当院では20年ほど前からインプラント治療を行っていますが、現在は最初からインプラントをお勧めはしていません。時々、他の医院でインプラントにしなければならないと言われて、当院に来たという患者さんがいます。しかし、そのような患者さんでも、私の目から見ると、まだインプラントにしなくても数年は大丈夫なケースも少なくありません。確かに、いずれ駄目になるのだから、予防措置的な意味も含めて早めにインプラントにしてしまおうという考えもあるかもしれません。しかし私はできるだけ天然の歯を残すことが大切だと考えていますので、そのようなときは患者さんと話をします。するとほとんどの方は、その時はインプラントにせず、できるだけ自分の歯を残すことを選択します。そして止むを得ず抜歯をした場合でも、入れ歯やブリッジなどの選択肢も考えながら、それでもインプラントのほうが良いという場合のみ提案をしています。患者さんの状態は一人ひとりで違いますから、抜歯をしたらインプラントだと一概に考えるのではなく、その患者さんにベストだと思える治療を提案することが大切です。

***

- _取り組む課題_
課題文によると、この医院はどのくらい前からインプラント治療を行っているか、答えてください。

- _提供資料_
***

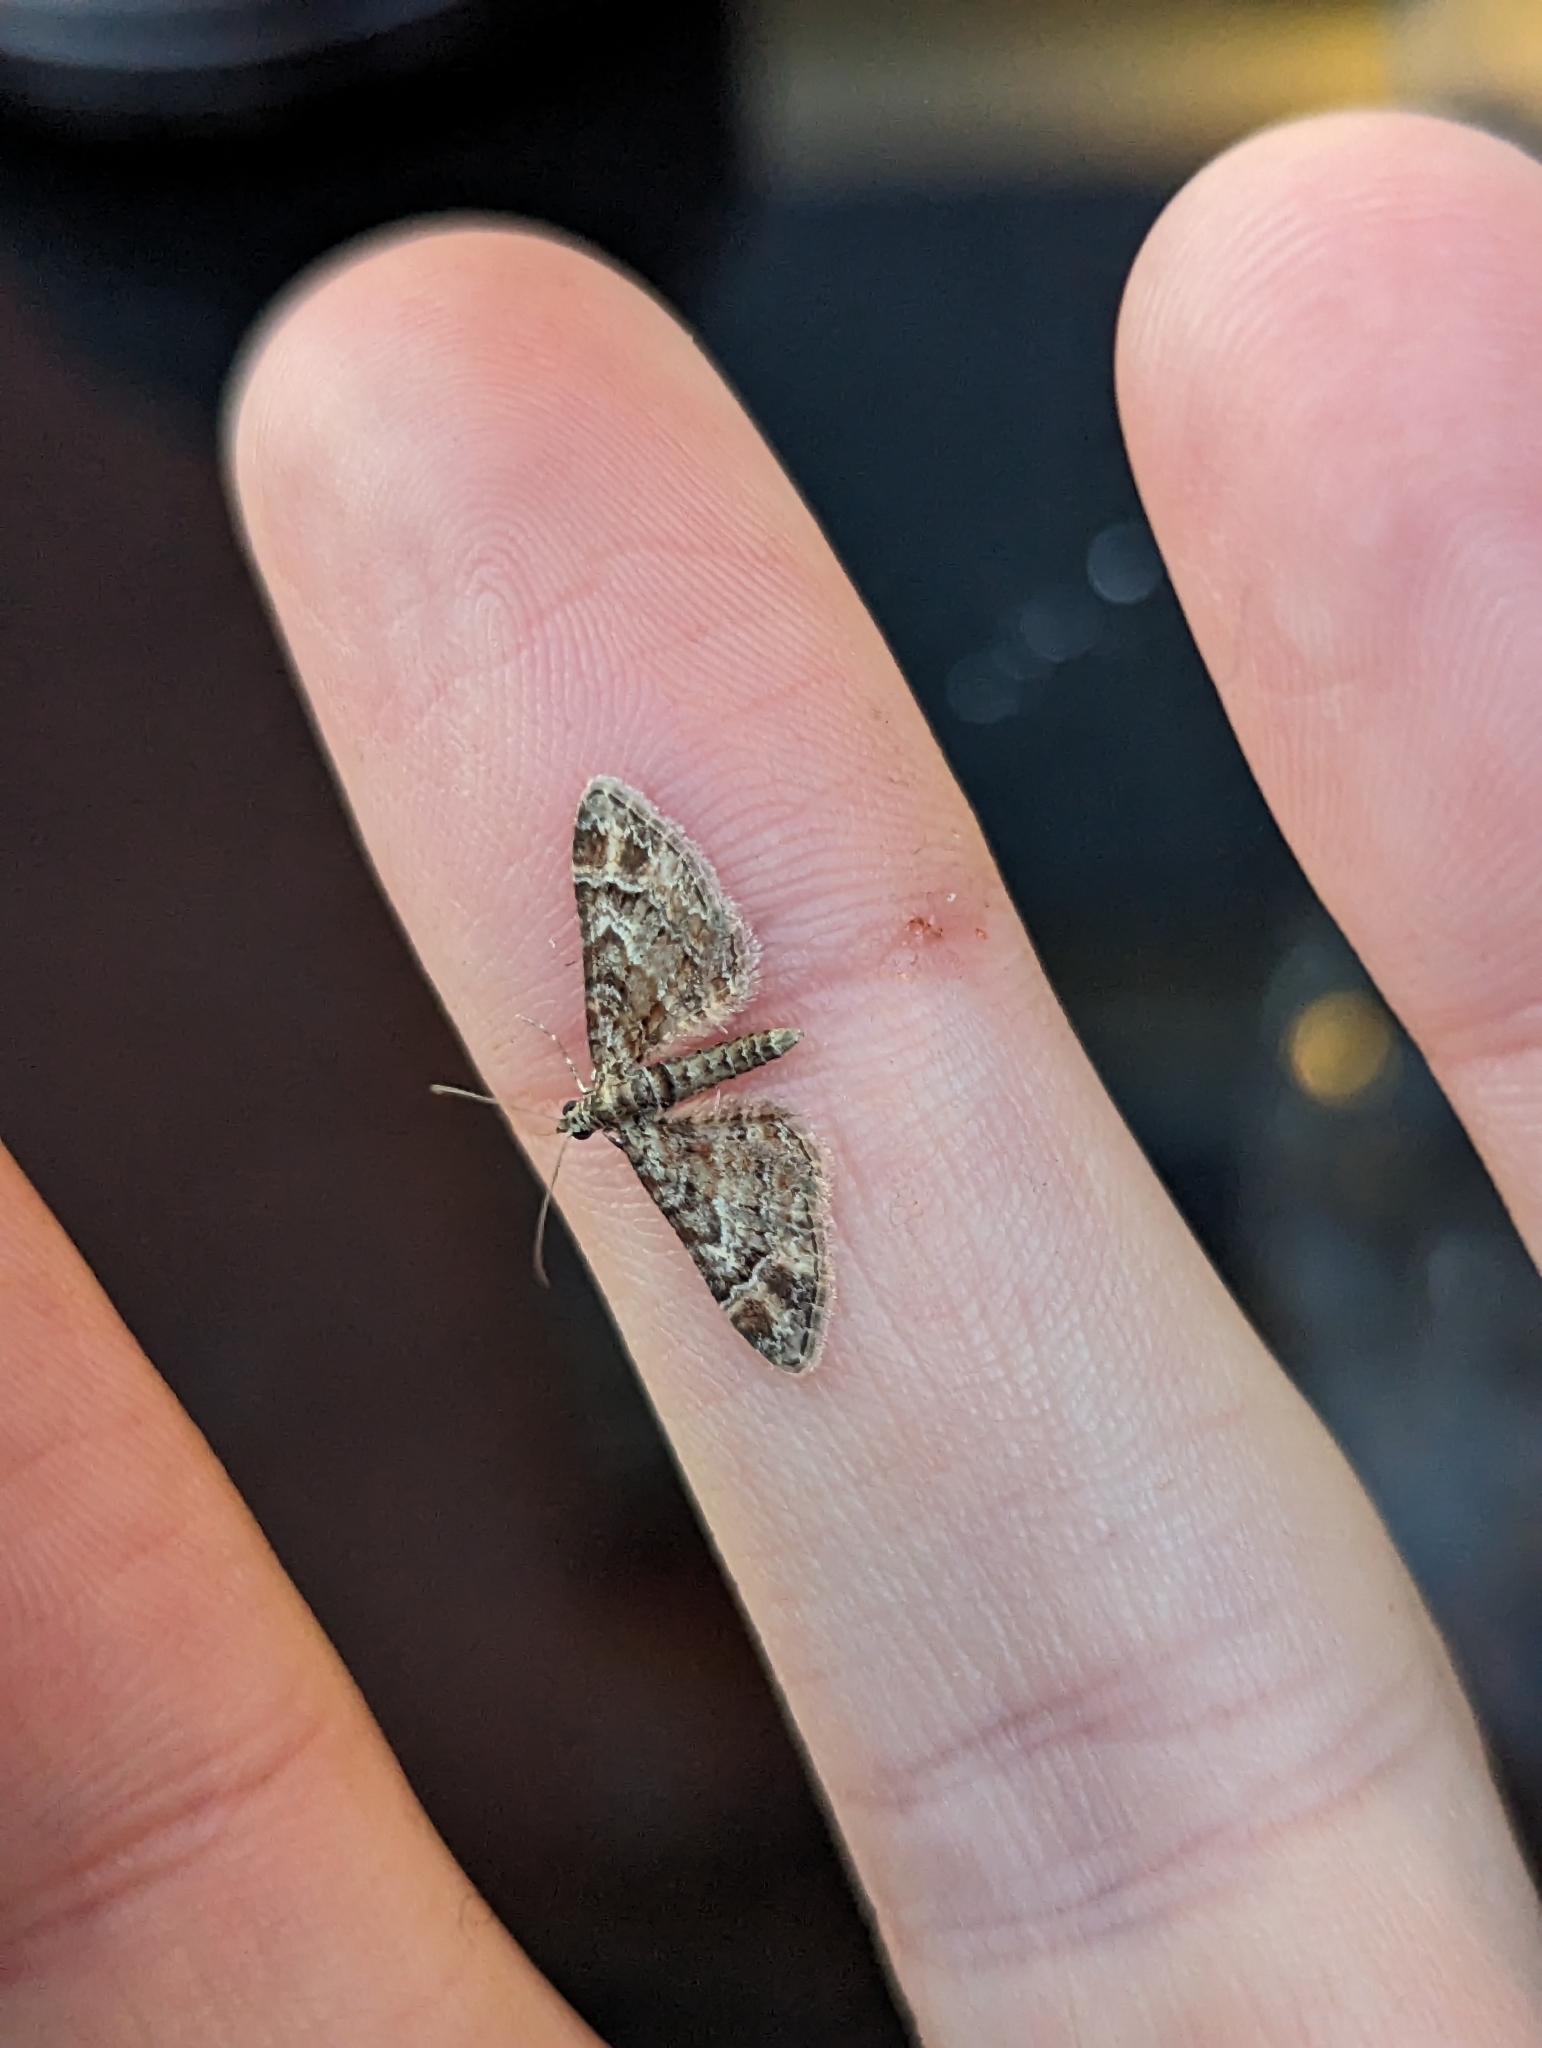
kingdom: Animalia
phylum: Arthropoda
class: Insecta
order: Lepidoptera
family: Geometridae
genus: Gymnoscelis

***

- _この課題の解答_
20年ほど前からです。